Higgs Boson What is the Higgs Field?
There is much debate about how the Higgs boson and the Higgs field emerged. Many scientists are trying to claim credit for this discovery. In fact, before Peter Higgs, who gave his name to the Higgs boson and the Higgs field, there were scientists working on the mechanisms that lead to mass. Robert Brout and François Engler are the most prominent contributors to this research. In August 1964, they detailed how the mechanism leading to mass might work. Dick Hagen, Gerald Guralnik, and Tom Kibble also shared their similarly conceived mechanism in November of that same year, shortly after Peter Higgs published his own work. This, of course, presented a problem for the Nobel Prize committee, due to the rule that a Nobel Prize can be awarded to a maximum of three people. Regardless, Peter Higgs was the first to clearly predict the particle we now call the Higgs boson in October 1964. The Nobel Prize went to François Englert and Peter W. Higgs.

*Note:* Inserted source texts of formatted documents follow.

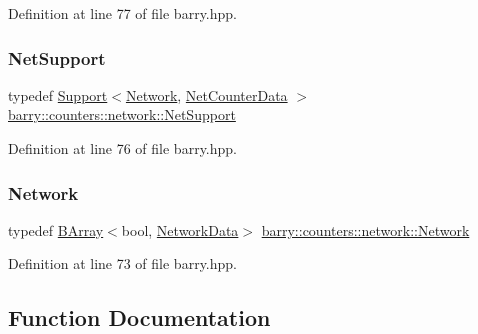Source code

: Definition at line 77 of file barry.\+hpp.

\mbox{\label{namespacebarry_1_1counters_1_1network_a4d30be7f465efd7d218f0264f8386b32}} 
\subsubsection{\texorpdfstring{Net\+Support}{NetSupport}}
{\footnotesize\ttfamily typedef \hyperlink{classbarry_1_1_support}{Support}$<$\hyperlink{namespacebarry_1_1counters_1_1network_a4cb88d4572ded3b447ea269c9cd0b2c0}{Network}, \hyperlink{classbarry_1_1counters_1_1network_1_1_net_counter_data}{Net\+Counter\+Data} $>$ \hyperlink{namespacebarry_1_1counters_1_1network_a4d30be7f465efd7d218f0264f8386b32}{barry\+::counters\+::network\+::\+Net\+Support}}



Definition at line 76 of file barry.\+hpp.

\mbox{\label{namespacebarry_1_1counters_1_1network_a4cb88d4572ded3b447ea269c9cd0b2c0}} 
\subsubsection{\texorpdfstring{Network}{Network}}
{\footnotesize\ttfamily typedef \hyperlink{classbarry_1_1_b_array}{B\+Array}$<$bool, \hyperlink{classbarry_1_1counters_1_1network_1_1_network_data}{Network\+Data}$>$ \hyperlink{namespacebarry_1_1counters_1_1network_a4cb88d4572ded3b447ea269c9cd0b2c0}{barry\+::counters\+::network\+::\+Network}}



Definition at line 73 of file barry.\+hpp.



\subsection{Function Documentation}
\mbox{\label{namespacebarry_1_1counters_1_1network_acc210d80021cb5a79f1a9daf097e1c99}}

Physicists were investigating why some particles have more mass than others (which leads to another problem, as we don't normally understand why particles have mass, and until the discovery of the Higgs field and the boson, the Standard Model assumed particles must be massless). We didn't understand the underlying mechanism. This is where Peter Higgs came in. He came up with a theory that suggested that all particles and the universe are contained within an energy field, and that particles with more mass interact more with this field, while particles with less mass interact less.
Think of the Higgs field as an ocean and particles as fish. Herring move very quickly and maneuver rapidly in this ocean, just like very low-mass particles, like electrons. Lower-mass particles interact less with this field. In contrast, up-quarks are the heaviest particles discovered so far. We can compare this to sunfish. But the difference between fish and particles is that while up-quarks are much heavier than electrons, they are not much larger. In fact, they are the same size. (The ocean-fish analogy was just for your understanding, so don't get too hung up on it.)
The Higgs boson is the gauge boson (carrier boson) of the Higgs field, just as photons are carriers of the electromagnetic field, the W and Z bosons are carriers of the weak nuclear force, and gluons are carriers of the strong nuclear force. Using the previous analogy, the Higgs boson corresponds to water molecules.